The four satellites were delivered from Spacety’s facility to the Jiuquan Satellite Launch Centre during the first week of October. The four CubeSats will piggyback on the China-France Oceanography Satellite (CFOSAT) launch and will be placed in a 500-kilometre altitude Sun-synchronous orbit (SSO).

Spacety is headquartered in Changsha, Hunan Province, in China and provides satellite platform services to scientists, research institutions, and commercial companies for science experiments and technology demonstrations. It recently received U.S.$21.84 million in series-B funding.

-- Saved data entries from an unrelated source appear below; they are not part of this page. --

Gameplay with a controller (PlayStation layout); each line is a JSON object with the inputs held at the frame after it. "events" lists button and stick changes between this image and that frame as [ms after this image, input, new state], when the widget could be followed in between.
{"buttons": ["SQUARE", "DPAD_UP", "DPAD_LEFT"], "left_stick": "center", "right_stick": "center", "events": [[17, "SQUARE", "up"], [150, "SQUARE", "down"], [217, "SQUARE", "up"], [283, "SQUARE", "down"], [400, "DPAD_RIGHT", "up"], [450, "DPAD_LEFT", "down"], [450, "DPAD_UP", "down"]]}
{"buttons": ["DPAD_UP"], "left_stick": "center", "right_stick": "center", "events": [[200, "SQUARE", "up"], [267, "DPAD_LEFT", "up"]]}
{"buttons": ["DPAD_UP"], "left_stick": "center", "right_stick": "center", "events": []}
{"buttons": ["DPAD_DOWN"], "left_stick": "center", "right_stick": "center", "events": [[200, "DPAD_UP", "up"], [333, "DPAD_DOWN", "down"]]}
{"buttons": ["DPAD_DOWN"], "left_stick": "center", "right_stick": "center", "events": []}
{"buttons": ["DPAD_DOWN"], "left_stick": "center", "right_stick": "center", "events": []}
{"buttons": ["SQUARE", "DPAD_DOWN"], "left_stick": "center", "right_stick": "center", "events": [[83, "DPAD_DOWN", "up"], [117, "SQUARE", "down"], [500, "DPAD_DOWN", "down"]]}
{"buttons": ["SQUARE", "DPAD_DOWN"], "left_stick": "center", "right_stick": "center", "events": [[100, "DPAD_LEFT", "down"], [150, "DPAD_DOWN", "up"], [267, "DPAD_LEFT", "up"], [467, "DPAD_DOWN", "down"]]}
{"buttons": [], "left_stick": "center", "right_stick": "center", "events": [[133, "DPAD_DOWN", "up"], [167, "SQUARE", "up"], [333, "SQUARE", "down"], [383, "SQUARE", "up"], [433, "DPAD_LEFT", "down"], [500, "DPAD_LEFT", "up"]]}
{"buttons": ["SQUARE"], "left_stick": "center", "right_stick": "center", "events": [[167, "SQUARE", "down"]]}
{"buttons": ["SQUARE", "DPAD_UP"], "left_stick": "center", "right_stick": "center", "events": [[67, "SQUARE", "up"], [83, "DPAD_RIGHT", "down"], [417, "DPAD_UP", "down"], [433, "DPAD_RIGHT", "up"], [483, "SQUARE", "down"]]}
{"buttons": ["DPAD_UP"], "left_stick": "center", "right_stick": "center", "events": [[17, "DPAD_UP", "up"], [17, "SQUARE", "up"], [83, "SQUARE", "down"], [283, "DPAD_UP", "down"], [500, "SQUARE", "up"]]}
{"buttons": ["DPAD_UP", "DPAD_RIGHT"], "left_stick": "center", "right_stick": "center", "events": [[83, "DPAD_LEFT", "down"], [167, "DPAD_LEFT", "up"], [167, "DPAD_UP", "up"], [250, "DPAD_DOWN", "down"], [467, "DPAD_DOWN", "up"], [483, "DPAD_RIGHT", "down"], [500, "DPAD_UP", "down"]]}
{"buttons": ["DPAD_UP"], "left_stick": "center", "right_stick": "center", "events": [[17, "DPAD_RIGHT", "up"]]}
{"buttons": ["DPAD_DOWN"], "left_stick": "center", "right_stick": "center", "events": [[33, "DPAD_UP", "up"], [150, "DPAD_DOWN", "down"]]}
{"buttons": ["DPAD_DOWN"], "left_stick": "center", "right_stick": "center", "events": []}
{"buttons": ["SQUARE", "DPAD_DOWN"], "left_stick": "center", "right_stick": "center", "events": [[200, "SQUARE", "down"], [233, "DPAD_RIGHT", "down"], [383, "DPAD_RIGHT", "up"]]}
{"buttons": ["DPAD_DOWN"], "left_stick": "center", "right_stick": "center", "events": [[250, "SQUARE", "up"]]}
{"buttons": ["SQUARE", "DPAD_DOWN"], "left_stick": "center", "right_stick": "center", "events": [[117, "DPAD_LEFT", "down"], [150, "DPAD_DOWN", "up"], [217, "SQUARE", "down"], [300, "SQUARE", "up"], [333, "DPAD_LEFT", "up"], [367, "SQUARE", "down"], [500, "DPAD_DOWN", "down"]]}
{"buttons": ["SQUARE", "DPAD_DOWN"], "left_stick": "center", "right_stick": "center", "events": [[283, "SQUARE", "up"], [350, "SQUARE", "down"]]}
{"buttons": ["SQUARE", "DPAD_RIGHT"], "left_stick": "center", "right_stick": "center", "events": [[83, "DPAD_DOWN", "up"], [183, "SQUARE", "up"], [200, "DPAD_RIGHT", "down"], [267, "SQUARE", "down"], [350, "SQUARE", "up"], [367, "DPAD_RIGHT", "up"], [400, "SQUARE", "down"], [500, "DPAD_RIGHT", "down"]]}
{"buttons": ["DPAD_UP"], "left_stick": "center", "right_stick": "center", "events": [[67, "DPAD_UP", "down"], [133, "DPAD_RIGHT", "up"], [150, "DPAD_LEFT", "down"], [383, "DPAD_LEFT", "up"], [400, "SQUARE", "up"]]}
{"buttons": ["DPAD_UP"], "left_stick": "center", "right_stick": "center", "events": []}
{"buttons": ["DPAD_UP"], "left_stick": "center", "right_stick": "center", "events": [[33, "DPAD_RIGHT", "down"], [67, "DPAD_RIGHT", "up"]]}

“As one of the first commercial aerospace companies in China, Spacety specializes in developing commercial micro/nano-satellites. We are aiming to provide short-cycle, low-cost and one-stop services to scientists, research institutes, and commercial companies, for science experiments and technology demonstrations,” says the English-language version of the Spacety website.

“Due to the high cost of traditional space industry, there are only few opportunities to participate in the game, especially in the scope of space experiments. In the era of commercial space, Spacety is willing to reduce the cost of the experiments in space with micro/nano satellites, and therefore provide more opportunities for joining the space,” the Spacety website adds.

Spacety has made CubeSats in the recent past and its first small satellite Xiaoxiang-1 was launched in late 2016; two more CubeSats, Xiangjiangxinqu and Quantutong-1, were put in to orbit on the third Long March-11 launch earlier in 2018. Another payload, DIDO-2/Chen Jiayong-1, was developed jointly with the China Academy of Sciences (CAS) and SpacePharma of Israel (an official partner of Spacety) for a microgravity CubeSat test, was one of 104 satellites launched by India in February 2017.

The upcoming launch will be Spacety’s fourth mission, involving four satellites with a range of partners:

  • Xiaoxiang-1 (02) is a technology verification test for LaserFleet, a Chinese New Space company looking to establish a low-Earth orbit constellation of 288 laser communications satellites providing broadband inflight connectivity. LaserFleet has signed a cooperation deal with the Civil Aviation Management Institute of China (CAMIC);
  • Zhaojin-1, also known as Tongchuan-1 after a city in Shanxi Province that is sponsoring it, is also the first of the Gamma Ray Integrated Detectors (GRID), an astrophysics constellation of 24 CubeSats being put together by Tsinghua University. Zhaojin-1, built on a Spacety 6U CubeSat, will also be involved in space-to-ground tests with the new Tongchuan commercial space ground station;
  • Tianfuguoxing-1 (Xinghe) is a remote sensing and Artificial Intelligence (AI) demonstration CubeSat, developed in cooperation with Guoxing Yuhang Co. Ltd. (also known as ADA Space), a New Space company located in Chengdu. ADA Space also had two payloads on the iSpace suborbital flight that took place in September 2018;
  • Changshagaoxin, named for the city of Changsha’s high-tech zone and marking its 30th anniversary, is an amateur radio CubeSat that is also a technology verification testbed for Spacety’s next-generation 20U satellite platform.

Liftoff will be from the Jiuquan Satellite Launch Centre with early indications that the launch will take place on 29 October 2018 at around 08:30 local time (00:30 Universal time).